:: Given records ::

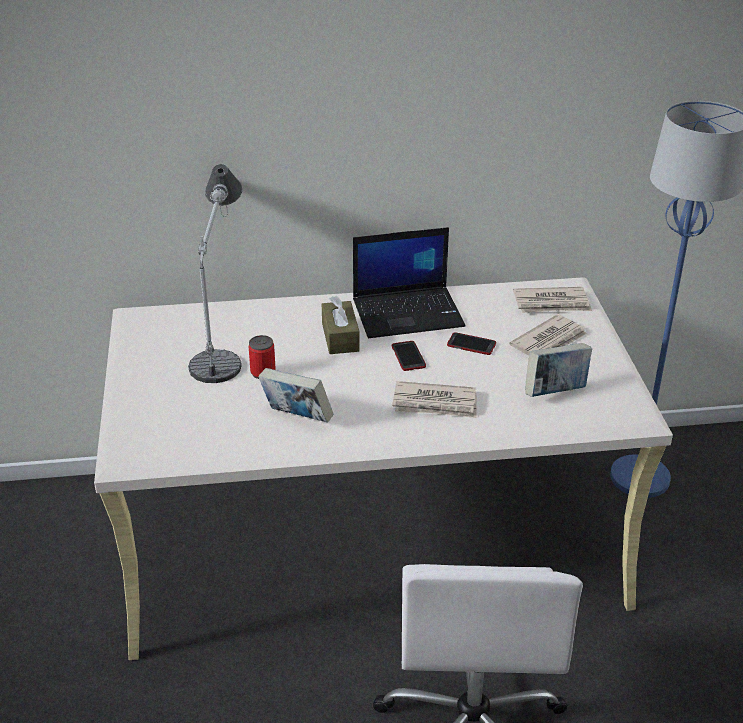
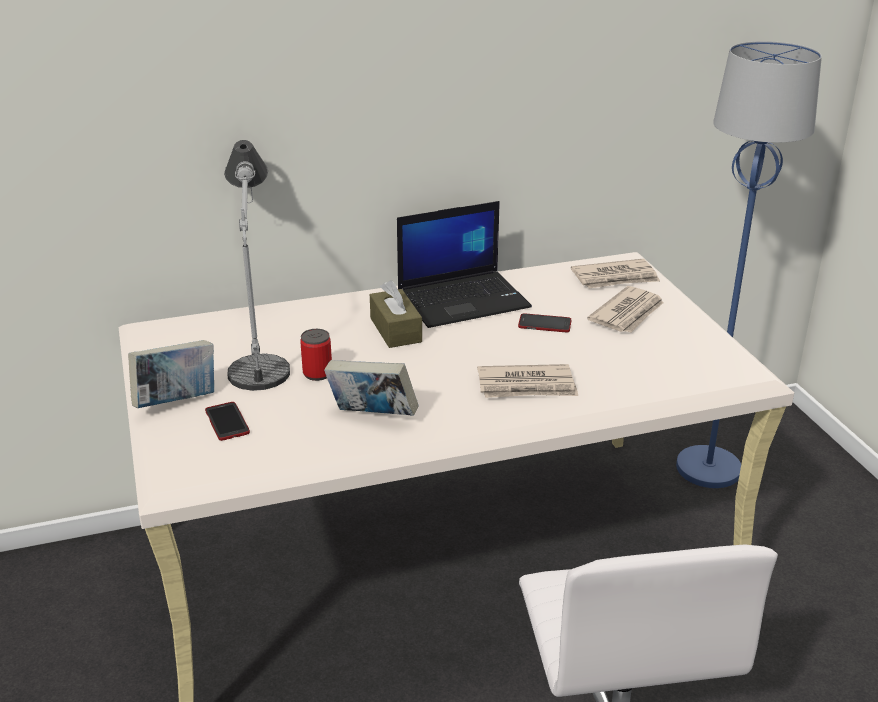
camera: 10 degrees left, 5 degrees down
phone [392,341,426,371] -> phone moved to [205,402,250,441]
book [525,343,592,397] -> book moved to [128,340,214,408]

:::
:: Given records ::

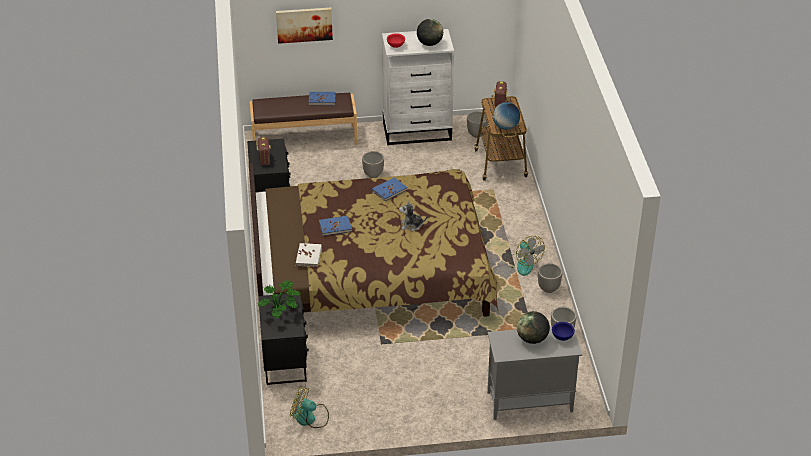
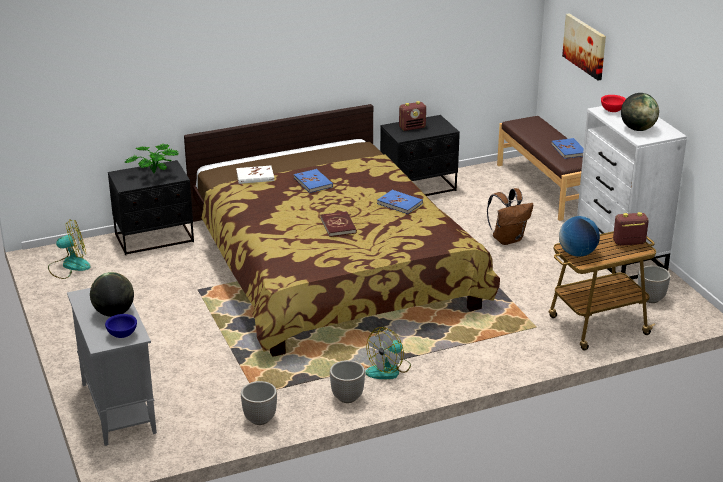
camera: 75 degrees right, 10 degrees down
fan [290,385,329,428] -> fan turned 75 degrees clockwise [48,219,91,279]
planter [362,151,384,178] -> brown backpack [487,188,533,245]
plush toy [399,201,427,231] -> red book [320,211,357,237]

:::

| Assigned task |
Starting at the line that contains "camera: 10 degrees left, 5 degrees down" and stopping after the line that contains "book [525,343,592,397] ->", write out every line exactly as it appears above, and no other line.

| Finished exercise |
camera: 10 degrees left, 5 degrees down
phone [392,341,426,371] -> phone moved to [205,402,250,441]
book [525,343,592,397] -> book moved to [128,340,214,408]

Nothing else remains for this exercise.